Terry Sweeney: Security staffing is, as we know, an ongoing headache for end user organizations. The talent crunch for information security is tight and not going to change anytime soon. SOAR purports to ease some of these staffing challenges. Automation is one piece of it. Talk a little bit about where SOAR can help free up staff to do other things as well.

Sanjay Ramnath: One of the key benefits of SOAR is in streamlining operations and really helping organizations do more with less and I think there are a couple of different aspects to this. Automation really helps to streamline and curate data so as a security practitioner, as a sec ops team, you only see what is really important. So, for example, one of the things that we provide on our unified security management, USM, platform is, we take the data from the network, we take the threat intelligence and then correlate that and start qualifying alerts and ranking them so when a practitioner looks at the dashboard, all they’re seeing are things that are really important. They have a sense of how severe the alert is, they have a sense of the meta data they need to investigate those incidents further, so their job becomes a lot easier. It’s more intelligence and data driven rather than throwing raw data at them and letting them do the work. And then the other area where I think SOAR really helps with the security operations problem is around response automation, around orchestrating breach responses. The other aspect of that is response automation. Can you quickly create a firewall rule to block a certain IP or quarantine a certain endpoint.  Can you quickly create a rule to block a certain url or web proxy and can you do all of this from one place, from one pane of glass so you don’t have to deal with multiple user interfaces. So that’s an aspect to helping streamline the operations part of it. The third aspect is around streamlining the communication, providing reports, providing dashboards, providing as much aggregation as possible in the dashboard so you can have one pane of glass where you can get a view of your entire environment, your security posture, your assets and so on. So again, you can do more with that small team of people.

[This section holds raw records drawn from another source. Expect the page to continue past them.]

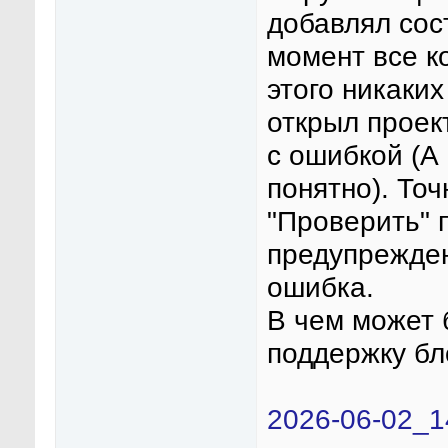
добавлял сос
момент все к
этого никаки
открыл проек
с ошибкой (А
понятно). Точ
"Проверить" 
предупрежден
ошибка.
В чем может 
поддержку бл
2026-06-02_1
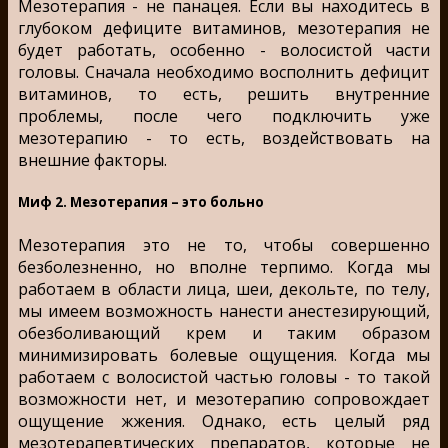
Мезотерапия - не панацея. Если вы находитесь в
глубоком дефиците витаминов, мезотерапия не
будет работать, особенно - волосистой части
головы. Сначала необходимо восполнить дефицит
витаминов, то есть, решить внутренние
проблемы, после чего подключить уже
мезотерапию - то есть, воздействовать на
внешние факторы.
Миф 2. Мезотерапия – это больно
Мезотерапия это не то, чтобы совершенно
безболезненно, но вполне терпимо. Когда мы
работаем в области лица, шеи, декольте, по телу,
мы имеем возможность нанести анестезирующий,
обезболивающий крем и таким образом
минимизировать болевые ощущения. Когда мы
работаем с волосистой частью головы - то такой
возможности нет, и мезотерапию сопровождает
ощущение жжения. Однако, есть целый ряд
мезотерапевтических препаратов, которые не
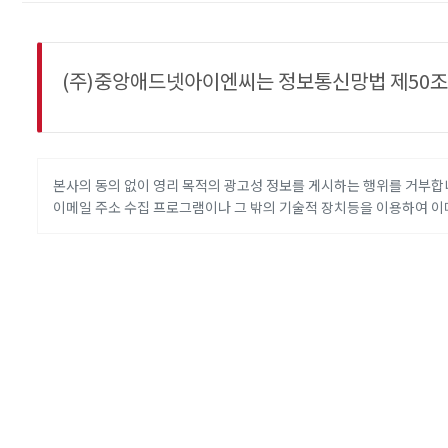
(주)중앙애드넷아이엔씨는 정보통신망법 제50조의 
본사의 동의 없이 영리 목적의 광고성 정보를 게시하는 행위를 거부합
이메일 주소 수집 프로그램이나 그 밖의 기술적 장치등을 이용하여 이
ABOUT US
CEO인사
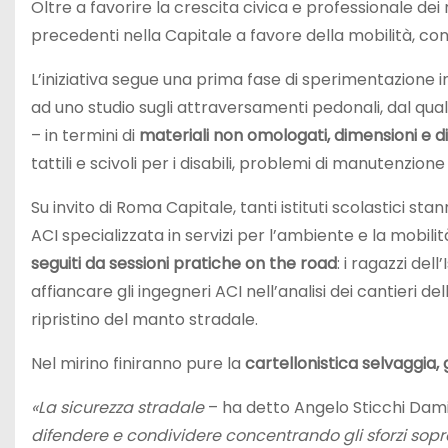
Oltre a favorire la crescita civica e professionale dei
precedenti nella Capitale a favore della mobilità, con
L’iniziativa segue una prima fase di sperimentazione in 
ad uno studio sugli attraversamenti pedonali, dal qual
– in termini di
materiali non omologati, dimensioni e d
tattili e scivoli per i disabili, problemi di manutenzione
Su invito di Roma Capitale, tanti istituti scolastici s
ACI specializzata in servizi per l’ambiente e la mobilit
seguiti da sessioni pratiche on the road
: i ragazzi del
affiancare gli ingegneri ACI nell’analisi dei cantieri delle
ripristino del manto stradale.
Nel mirino finiranno pure la
cartellonistica selvaggia, gl
«La sicurezza stradale
– ha detto Angelo Sticchi Damia
difendere e condividere concentrando gli sforzi sopr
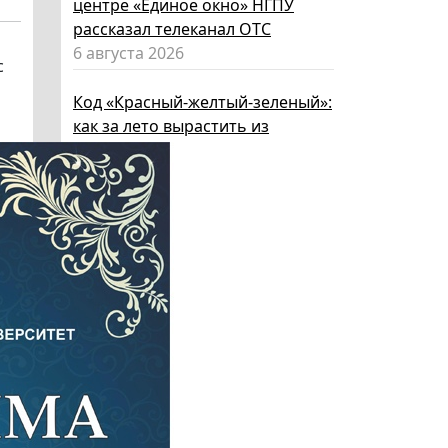
центре «Единое окно» НГПУ
рассказал телеканал ОТС
6 августа 2026
с
Код «Красный-желтый-зеленый»:
как за лето вырастить из
ребенка эксперта по личной
безопасности
6 августа 2026
Эксперт НГПУ объяснил, как
выбрать «умные» очки и как ими
пользоваться, чтобы не
нарушать закон
5 августа 2026
Директор ИИГСО НГПУ:
региональный компонент курса
«Россия – мои горизонты»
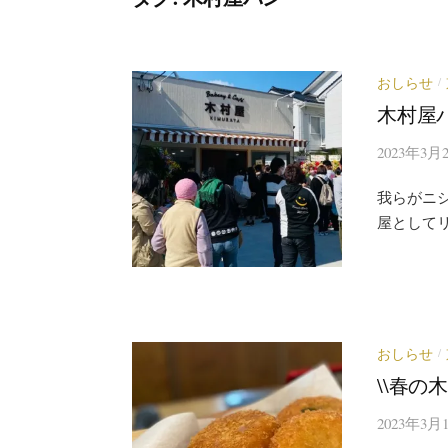
おしらせ
/
木村屋
2023年3月
我らがニシマ
屋として
おしらせ
/
\\春の
2023年3月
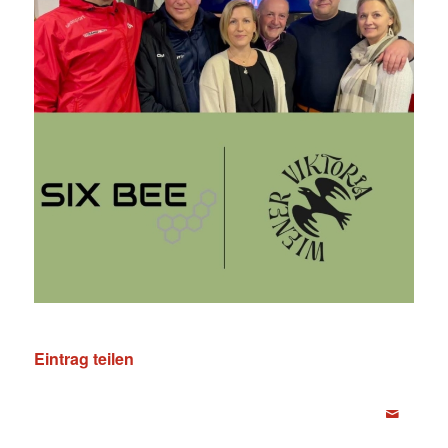
Eintrag teilen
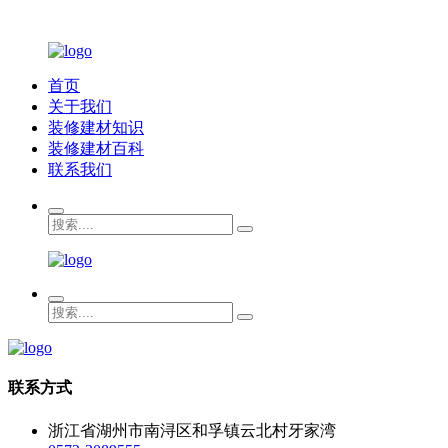
首页
关于我们
装修建材知识
装修建材百科
联系我们
联系方式
浙江省湖州市南浔区和孚镇云北村牙家湾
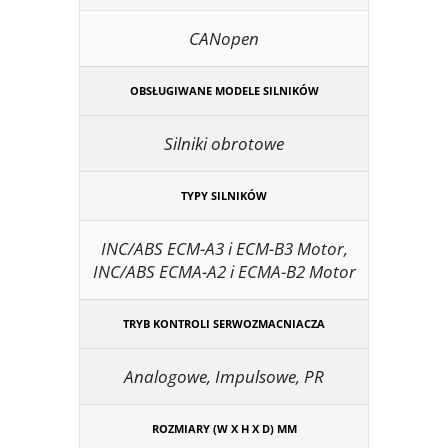
CANopen
OBSŁUGIWANE MODELE SILNIKÓW
Silniki obrotowe
TYPY SILNIKÓW
INC/ABS ECM-A3 i ECM-B3 Motor,
INC/ABS ECMA-A2 i ECMA-B2 Motor
TRYB KONTROLI SERWOZMACNIACZA
Analogowe, Impulsowe, PR
ROZMIARY (W X H X D) MM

Terry Sweeney: Bringing intelligence both to the work priorities and also the workflows themselves. Context, the indicators, the potential virulence of a piece of malware for example. Talk a bit about how threat intel gets integrated into SOAR.

Sanjay Ramnath: Threat intelligence feeds detection platforms, threat intelligence feeds data analysis platforms, threat intelligence can feed security operations teams. Teams that look at the alerts and have to take actions, and have to decide whether a certain incident is more severe than the other. So intelligence can feed that as well. So I think threat intelligence is a foundational element to everything that goes above in the stack, from the platform, to the automation, to the orchestration, to the services and the whole sec ops stack.

Terry Sweeney: Which really makes SOAR appropriate for companies of all sizes?

Sanjay Ramnath: I think so. The concept of SOAR I think is appropriate for companies of all sizes. How you choose to implement it depends on the size of the company, the vertical, which stage in the security lifecycle you are. But as a blue print, if you will, the basic tenants that SOAR advocates and the problems that SOAR is trying to solve, I think apply to organizations of pretty much any size.

Terry Sweeney: Great. Those are some great insights there Sanjay, thank you so much.